• PROBLEM TO WORK ON
Reproduce every record precisely, leaving no line out.

• RECORD EXCERPTS
◇ ◇ ◇ ◇ ◇ ◇ ◇

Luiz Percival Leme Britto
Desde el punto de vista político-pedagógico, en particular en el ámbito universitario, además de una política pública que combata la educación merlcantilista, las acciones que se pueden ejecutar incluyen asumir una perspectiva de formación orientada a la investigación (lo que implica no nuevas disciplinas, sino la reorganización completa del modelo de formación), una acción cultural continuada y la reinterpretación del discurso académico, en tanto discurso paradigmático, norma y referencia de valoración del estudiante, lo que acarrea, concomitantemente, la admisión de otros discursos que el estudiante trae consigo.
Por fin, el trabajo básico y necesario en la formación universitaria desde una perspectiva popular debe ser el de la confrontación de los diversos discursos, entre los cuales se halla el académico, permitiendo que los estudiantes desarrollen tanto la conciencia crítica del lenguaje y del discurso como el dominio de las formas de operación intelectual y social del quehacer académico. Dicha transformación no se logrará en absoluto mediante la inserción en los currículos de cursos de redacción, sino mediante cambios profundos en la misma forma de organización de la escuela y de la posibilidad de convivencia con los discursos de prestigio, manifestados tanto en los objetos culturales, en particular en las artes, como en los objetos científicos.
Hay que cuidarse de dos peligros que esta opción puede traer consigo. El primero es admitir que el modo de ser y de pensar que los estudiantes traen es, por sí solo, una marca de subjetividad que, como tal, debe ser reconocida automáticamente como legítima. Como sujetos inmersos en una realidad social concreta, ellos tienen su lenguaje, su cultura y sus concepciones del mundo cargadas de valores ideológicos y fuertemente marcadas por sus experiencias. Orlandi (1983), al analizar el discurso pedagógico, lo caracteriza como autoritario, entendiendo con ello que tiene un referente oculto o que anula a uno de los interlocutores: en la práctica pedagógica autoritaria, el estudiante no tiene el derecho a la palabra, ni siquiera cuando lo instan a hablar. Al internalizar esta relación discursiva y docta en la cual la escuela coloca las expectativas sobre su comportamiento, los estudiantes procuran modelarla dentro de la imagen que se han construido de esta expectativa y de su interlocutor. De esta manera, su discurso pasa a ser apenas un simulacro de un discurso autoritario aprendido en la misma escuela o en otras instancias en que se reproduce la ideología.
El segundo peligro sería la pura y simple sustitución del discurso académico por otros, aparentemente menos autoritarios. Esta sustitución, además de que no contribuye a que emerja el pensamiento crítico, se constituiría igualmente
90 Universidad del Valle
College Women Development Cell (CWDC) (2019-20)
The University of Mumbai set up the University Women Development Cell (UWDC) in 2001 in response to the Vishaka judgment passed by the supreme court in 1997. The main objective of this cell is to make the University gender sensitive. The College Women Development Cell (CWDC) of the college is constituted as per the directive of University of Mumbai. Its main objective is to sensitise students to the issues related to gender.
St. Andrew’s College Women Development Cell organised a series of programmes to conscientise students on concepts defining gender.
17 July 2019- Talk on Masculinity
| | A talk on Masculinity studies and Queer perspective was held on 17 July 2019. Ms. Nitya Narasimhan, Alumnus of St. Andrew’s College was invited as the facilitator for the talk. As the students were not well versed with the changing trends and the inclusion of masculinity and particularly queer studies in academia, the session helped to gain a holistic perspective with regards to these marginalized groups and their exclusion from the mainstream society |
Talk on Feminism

◇ ◇ ◇ ◇ ◇ ◇ ◇

• TASK RESPONSE
Luiz Percival Leme Britto
Desde el punto de vista político-pedagógico, en particular en el ámbito universitario, además de una política pública que combata la educación merlcantilista, las acciones que se pueden ejecutar incluyen asumir una perspectiva de formación orientada a la investigación (lo que implica no nuevas disciplinas, sino la reorganización completa del modelo de formación), una acción cultural continuada y la reinterpretación del discurso académico, en tanto discurso paradigmático, norma y referencia de valoración del estudiante, lo que acarrea, concomitantemente, la admisión de otros discursos que el estudiante trae consigo.
Por fin, el trabajo básico y necesario en la formación universitaria desde una perspectiva popular debe ser el de la confrontación de los diversos discursos, entre los cuales se halla el académico, permitiendo que los estudiantes desarrollen tanto la conciencia crítica del lenguaje y del discurso como el dominio de las formas de operación intelectual y social del quehacer académico. Dicha transformación no se logrará en absoluto mediante la inserción en los currículos de cursos de redacción, sino mediante cambios profundos en la misma forma de organización de la escuela y de la posibilidad de convivencia con los discursos de prestigio, manifestados tanto en los objetos culturales, en particular en las artes, como en los objetos científicos.
Hay que cuidarse de dos peligros que esta opción puede traer consigo. El primero es admitir que el modo de ser y de pensar que los estudiantes traen es, por sí solo, una marca de subjetividad que, como tal, debe ser reconocida automáticamente como legítima. Como sujetos inmersos en una realidad social concreta, ellos tienen su lenguaje, su cultura y sus concepciones del mundo cargadas de valores ideológicos y fuertemente marcadas por sus experiencias. Orlandi (1983), al analizar el discurso pedagógico, lo caracteriza como autoritario, entendiendo con ello que tiene un referente oculto o que anula a uno de los interlocutores: en la práctica pedagógica autoritaria, el estudiante no tiene el derecho a la palabra, ni siquiera cuando lo instan a hablar. Al internalizar esta relación discursiva y docta en la cual la escuela coloca las expectativas sobre su comportamiento, los estudiantes procuran modelarla dentro de la imagen que se han construido de esta expectativa y de su interlocutor. De esta manera, su discurso pasa a ser apenas un simulacro de un discurso autoritario aprendido en la misma escuela o en otras instancias en que se reproduce la ideología.
El segundo peligro sería la pura y simple sustitución del discurso académico por otros, aparentemente menos autoritarios. Esta sustitución, además de que no contribuye a que emerja el pensamiento crítico, se constituiría igualmente
90 Universidad del Valle
College Women Development Cell (CWDC) (2019-20)
The University of Mumbai set up the University Women Development Cell (UWDC) in 2001 in response to the Vishaka judgment passed by the supreme court in 1997. The main objective of this cell is to make the University gender sensitive. The College Women Development Cell (CWDC) of the college is constituted as per the directive of University of Mumbai. Its main objective is to sensitise students to the issues related to gender.
St. Andrew’s College Women Development Cell organised a series of programmes to conscientise students on concepts defining gender.
17 July 2019- Talk on Masculinity
| | A talk on Masculinity studies and Queer perspective was held on 17 July 2019. Ms. Nitya Narasimhan, Alumnus of St. Andrew’s College was invited as the facilitator for the talk. As the students were not well versed with the changing trends and the inclusion of masculinity and particularly queer studies in academia, the session helped to gain a holistic perspective with regards to these marginalized groups and their exclusion from the mainstream society |
Talk on Feminism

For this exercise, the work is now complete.